Kim Keeline, Associate General Editor
Kim Keeline has been a board member and publicity chair of the San Diego Shakespeare Society for the past two years. She organizes bimonthly “Speaking of Shakespeare” lectures and assists in the Celebrity Sonnets program and the annual Student Festival. She has found working on email newsletters, social media, and event projects an exciting challenge.
She earned her Ph.D. in English Literature from the University of Southern California. Her dissertation was titled “Writing Work: Representations of Working Women in Early Modern London.” The project focused on the male voices of popular literature (including John Skelton, Thomas Deloney, William Shakespeare, Ben Jonson, John Webster, and Thomas Dekker), when viewing women in artisan, retail and service situations, the most common forms of women’s urban work, in order to see how women’s identities are based on sexual reputations, which play out in association with issues of credit, the gaze, spectacle, theatricality, and movements across the city.

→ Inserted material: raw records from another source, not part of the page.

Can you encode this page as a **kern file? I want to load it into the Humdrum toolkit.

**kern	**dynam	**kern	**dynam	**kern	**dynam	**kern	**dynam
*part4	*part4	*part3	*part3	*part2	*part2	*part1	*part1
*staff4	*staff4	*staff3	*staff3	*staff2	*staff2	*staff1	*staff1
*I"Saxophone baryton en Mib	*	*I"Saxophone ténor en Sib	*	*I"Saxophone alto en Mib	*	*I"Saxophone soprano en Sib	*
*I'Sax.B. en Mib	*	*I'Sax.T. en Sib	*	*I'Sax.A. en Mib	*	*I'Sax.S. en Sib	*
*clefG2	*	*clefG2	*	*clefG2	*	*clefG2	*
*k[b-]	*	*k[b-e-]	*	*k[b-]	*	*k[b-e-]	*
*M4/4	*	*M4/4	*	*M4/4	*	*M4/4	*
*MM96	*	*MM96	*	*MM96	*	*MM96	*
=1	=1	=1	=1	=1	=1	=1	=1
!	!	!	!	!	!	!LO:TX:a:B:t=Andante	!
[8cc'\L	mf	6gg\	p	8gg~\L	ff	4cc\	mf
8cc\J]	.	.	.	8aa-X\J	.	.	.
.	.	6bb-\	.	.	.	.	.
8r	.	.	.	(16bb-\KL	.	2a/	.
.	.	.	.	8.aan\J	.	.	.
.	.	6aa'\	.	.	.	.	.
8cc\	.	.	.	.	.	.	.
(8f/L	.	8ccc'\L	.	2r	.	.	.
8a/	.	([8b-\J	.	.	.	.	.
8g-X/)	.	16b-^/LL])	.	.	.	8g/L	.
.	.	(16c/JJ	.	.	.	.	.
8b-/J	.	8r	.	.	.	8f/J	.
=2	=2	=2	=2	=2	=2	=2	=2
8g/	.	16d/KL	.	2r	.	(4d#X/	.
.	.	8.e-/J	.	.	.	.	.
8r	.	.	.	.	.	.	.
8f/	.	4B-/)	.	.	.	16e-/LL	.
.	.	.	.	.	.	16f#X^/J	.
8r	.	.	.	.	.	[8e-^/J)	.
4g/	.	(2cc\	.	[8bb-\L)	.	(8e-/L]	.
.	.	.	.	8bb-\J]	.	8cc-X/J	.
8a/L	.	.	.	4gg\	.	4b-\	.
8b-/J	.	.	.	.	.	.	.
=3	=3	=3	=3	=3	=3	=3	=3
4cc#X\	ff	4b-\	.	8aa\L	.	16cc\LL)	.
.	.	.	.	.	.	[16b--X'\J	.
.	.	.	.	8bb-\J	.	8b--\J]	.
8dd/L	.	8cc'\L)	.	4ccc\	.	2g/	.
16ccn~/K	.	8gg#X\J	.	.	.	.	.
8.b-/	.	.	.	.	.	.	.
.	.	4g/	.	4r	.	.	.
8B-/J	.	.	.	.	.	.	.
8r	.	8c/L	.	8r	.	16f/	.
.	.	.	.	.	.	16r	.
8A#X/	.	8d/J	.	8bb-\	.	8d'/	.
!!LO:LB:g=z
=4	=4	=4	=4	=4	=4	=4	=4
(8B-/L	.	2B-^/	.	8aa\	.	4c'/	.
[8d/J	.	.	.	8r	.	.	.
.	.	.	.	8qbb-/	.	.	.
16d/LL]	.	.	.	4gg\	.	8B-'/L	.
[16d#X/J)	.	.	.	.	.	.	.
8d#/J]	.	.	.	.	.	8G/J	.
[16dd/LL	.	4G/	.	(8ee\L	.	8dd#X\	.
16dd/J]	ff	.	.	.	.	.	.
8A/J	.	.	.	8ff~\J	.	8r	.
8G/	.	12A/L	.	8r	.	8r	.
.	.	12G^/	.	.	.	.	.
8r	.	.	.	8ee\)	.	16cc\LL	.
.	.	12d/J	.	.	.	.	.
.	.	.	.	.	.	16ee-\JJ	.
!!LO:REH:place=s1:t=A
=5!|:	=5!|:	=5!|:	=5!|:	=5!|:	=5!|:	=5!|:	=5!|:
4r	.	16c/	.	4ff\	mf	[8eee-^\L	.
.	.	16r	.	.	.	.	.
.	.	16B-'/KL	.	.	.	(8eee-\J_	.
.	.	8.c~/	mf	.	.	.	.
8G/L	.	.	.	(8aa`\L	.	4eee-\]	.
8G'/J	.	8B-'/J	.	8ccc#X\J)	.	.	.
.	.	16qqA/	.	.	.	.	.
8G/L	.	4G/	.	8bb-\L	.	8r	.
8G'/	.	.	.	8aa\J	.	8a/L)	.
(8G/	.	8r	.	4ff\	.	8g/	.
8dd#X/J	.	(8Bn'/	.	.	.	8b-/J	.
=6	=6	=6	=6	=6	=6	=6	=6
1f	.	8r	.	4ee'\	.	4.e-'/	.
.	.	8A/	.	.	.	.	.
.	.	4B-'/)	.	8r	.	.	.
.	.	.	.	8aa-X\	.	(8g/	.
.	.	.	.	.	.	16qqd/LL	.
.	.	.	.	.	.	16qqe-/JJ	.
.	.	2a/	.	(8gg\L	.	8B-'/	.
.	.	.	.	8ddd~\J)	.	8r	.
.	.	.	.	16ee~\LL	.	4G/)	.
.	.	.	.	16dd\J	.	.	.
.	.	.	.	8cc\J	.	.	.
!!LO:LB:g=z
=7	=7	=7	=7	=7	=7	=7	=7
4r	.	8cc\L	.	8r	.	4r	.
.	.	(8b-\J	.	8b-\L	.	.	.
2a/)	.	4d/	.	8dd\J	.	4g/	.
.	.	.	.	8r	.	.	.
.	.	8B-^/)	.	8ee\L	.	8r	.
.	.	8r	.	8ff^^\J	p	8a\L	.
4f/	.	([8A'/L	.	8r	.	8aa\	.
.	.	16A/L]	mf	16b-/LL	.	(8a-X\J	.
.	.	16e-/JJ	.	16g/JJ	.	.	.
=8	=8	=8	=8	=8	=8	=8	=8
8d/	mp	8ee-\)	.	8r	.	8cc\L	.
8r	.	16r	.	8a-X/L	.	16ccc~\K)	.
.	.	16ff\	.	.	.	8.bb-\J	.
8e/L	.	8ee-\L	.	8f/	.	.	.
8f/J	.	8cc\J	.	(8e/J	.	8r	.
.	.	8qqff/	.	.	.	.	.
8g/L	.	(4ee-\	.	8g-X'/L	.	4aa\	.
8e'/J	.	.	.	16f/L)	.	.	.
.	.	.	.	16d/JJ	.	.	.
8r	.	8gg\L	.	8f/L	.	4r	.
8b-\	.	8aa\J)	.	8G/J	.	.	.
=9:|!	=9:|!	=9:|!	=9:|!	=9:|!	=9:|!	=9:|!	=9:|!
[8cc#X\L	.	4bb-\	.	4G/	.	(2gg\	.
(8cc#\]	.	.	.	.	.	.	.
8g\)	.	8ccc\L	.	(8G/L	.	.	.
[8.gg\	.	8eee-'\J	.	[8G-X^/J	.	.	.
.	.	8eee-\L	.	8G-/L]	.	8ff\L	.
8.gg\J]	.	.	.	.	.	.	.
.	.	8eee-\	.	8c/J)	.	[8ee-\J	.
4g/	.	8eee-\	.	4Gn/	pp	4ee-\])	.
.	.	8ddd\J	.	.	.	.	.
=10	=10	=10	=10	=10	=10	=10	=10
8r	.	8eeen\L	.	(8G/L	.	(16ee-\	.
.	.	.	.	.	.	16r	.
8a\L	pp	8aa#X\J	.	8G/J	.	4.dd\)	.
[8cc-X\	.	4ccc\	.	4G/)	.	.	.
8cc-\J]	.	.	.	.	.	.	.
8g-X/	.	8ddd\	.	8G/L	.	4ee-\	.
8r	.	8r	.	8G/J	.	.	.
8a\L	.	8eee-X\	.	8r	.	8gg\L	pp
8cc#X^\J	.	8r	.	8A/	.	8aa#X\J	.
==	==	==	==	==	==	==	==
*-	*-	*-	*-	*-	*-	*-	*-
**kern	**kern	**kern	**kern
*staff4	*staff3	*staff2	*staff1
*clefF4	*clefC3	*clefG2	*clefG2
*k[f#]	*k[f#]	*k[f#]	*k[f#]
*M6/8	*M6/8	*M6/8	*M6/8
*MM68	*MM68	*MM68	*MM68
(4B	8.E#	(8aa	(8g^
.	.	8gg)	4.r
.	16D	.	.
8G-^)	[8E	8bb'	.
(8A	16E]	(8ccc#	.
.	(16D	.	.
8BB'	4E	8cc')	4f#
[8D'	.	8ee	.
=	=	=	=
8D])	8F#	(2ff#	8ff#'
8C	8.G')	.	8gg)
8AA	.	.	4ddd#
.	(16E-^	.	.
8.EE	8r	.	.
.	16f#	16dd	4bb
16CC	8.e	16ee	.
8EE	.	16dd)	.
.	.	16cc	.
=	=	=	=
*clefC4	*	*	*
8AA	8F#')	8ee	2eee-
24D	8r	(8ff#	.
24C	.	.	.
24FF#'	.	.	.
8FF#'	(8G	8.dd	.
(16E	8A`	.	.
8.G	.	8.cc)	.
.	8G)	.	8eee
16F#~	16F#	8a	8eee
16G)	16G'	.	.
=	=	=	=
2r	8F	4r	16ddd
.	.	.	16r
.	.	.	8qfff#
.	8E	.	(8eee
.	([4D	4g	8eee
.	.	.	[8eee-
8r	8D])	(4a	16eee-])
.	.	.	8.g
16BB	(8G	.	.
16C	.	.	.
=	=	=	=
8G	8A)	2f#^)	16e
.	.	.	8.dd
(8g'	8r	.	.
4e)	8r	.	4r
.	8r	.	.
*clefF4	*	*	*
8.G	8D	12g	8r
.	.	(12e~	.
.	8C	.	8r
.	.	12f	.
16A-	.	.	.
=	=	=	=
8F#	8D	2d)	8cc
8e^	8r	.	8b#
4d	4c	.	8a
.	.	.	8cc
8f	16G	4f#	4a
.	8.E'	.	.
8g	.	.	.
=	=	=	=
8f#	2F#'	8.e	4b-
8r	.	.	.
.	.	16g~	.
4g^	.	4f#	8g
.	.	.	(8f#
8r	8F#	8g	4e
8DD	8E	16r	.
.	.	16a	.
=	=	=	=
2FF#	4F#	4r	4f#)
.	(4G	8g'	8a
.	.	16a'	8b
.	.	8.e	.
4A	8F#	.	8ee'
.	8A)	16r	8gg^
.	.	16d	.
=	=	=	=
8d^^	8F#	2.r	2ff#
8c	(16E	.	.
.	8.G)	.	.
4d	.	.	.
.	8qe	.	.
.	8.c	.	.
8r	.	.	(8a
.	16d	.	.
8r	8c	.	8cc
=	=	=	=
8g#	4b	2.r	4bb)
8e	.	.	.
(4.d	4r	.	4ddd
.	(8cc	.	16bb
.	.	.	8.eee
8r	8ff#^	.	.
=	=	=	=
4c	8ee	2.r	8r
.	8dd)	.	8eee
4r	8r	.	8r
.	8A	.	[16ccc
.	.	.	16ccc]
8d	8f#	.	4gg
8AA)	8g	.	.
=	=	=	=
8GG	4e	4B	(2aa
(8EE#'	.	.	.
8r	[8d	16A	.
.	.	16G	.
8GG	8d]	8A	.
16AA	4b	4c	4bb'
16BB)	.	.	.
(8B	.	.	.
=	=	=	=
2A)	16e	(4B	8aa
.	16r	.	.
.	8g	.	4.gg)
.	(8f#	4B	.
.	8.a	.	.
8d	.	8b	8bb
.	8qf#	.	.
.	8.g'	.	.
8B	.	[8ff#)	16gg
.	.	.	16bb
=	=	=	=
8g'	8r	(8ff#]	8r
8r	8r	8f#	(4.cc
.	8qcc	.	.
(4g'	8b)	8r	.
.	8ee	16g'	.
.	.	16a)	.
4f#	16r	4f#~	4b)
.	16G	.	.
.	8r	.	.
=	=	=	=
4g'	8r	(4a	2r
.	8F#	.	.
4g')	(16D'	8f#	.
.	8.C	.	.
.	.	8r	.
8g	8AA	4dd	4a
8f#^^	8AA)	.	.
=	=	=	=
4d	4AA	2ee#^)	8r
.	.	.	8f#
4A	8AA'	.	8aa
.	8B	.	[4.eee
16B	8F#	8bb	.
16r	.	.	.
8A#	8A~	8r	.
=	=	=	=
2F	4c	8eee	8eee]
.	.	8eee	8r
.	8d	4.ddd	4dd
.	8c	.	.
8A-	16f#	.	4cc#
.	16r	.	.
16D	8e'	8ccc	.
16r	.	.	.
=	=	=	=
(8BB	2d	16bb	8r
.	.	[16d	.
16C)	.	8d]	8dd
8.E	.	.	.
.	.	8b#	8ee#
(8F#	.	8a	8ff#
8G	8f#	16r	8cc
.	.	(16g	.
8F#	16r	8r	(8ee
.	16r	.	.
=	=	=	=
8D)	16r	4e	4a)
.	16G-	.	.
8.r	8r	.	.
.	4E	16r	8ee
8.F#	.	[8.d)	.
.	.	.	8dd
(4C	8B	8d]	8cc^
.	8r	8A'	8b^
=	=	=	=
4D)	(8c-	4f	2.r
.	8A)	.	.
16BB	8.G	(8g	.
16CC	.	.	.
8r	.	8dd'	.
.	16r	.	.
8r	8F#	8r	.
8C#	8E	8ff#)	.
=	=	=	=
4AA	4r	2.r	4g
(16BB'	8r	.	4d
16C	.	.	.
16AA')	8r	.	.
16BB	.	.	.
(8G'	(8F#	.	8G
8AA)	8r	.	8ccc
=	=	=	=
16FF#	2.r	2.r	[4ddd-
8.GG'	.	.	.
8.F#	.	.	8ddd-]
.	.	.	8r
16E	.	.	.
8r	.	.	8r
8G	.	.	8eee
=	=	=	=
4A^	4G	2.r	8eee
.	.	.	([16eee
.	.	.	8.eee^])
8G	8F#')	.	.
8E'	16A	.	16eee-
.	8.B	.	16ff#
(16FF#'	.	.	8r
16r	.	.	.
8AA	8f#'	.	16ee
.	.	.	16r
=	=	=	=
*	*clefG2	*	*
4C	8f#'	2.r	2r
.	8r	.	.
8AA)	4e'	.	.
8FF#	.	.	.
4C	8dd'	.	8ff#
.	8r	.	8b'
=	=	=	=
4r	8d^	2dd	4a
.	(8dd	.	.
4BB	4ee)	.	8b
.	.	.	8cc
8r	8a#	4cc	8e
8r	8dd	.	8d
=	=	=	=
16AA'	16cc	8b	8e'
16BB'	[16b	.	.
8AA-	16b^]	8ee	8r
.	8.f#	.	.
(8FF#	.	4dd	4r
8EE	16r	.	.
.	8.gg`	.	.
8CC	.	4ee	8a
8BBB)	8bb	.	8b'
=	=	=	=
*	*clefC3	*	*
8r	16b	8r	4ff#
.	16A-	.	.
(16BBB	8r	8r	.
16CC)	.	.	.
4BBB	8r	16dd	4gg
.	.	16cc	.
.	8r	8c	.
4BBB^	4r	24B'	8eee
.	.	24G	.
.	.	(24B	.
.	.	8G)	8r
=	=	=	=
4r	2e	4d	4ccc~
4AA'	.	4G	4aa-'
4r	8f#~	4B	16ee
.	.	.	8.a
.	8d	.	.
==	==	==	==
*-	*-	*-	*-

Kim spent 15 years teaching at community colleges and universities, particularly working in the composition classes for undergraduates. At USC she was a course coordinator and instructional coordinator, planning the program and mentoring new teachers through co-teaching 2-week training session at the start of the year and a semester-long 500-level course.
Her conference list includes multiple presentations to the Popular Culture Association (where she was area chair for the Renaissance Popular Culture area for the national conference for three years), a 2008 presentation on Mistress Quickly to the PAMLA, a 2007 presentation on Thomas Deloney’s weaving women to the PAMLA conference, and a 2002 presentation on Lord Mayor’s Shows at the Renaissance Society of American and Arizona Center for Medieval and Renaissance Studies. She has always found conference presentations an exciting way to meet colleagues since her first presentation at a major conference in 1994 when she spoke on poet Amelia Lanyer to the Renaissance Conference of Southern California’s Southwest Regional Renaissance Conference at the Huntington Library.
While studying for her M.A. at Washington State University she was pleased to co-organize the English Department’s first graduate-student organized conference with “New Approaches to Medieval and Renaissance Texts: An Interdisciplinary Graduate Student Symposium” in 1994. Since then she has gone on to organize a number of events, including several graduate student conferences at USC and a fan convention celebrating a fictional boy inventor for the 100th anniversary of the Tom Swift series of books.
Besides a love of Shakespeare, her other interests include book collecting, murder mysteries (she is writing her first novel), and steam trains (she is an engineer on a 1907 Baldwin steam locomotive twice a month).
After earning her Ph.D., she found work outside her field for a time, mostly using her computer skills for web design, desktop publishing, and publicity. She is currently seeking new employment.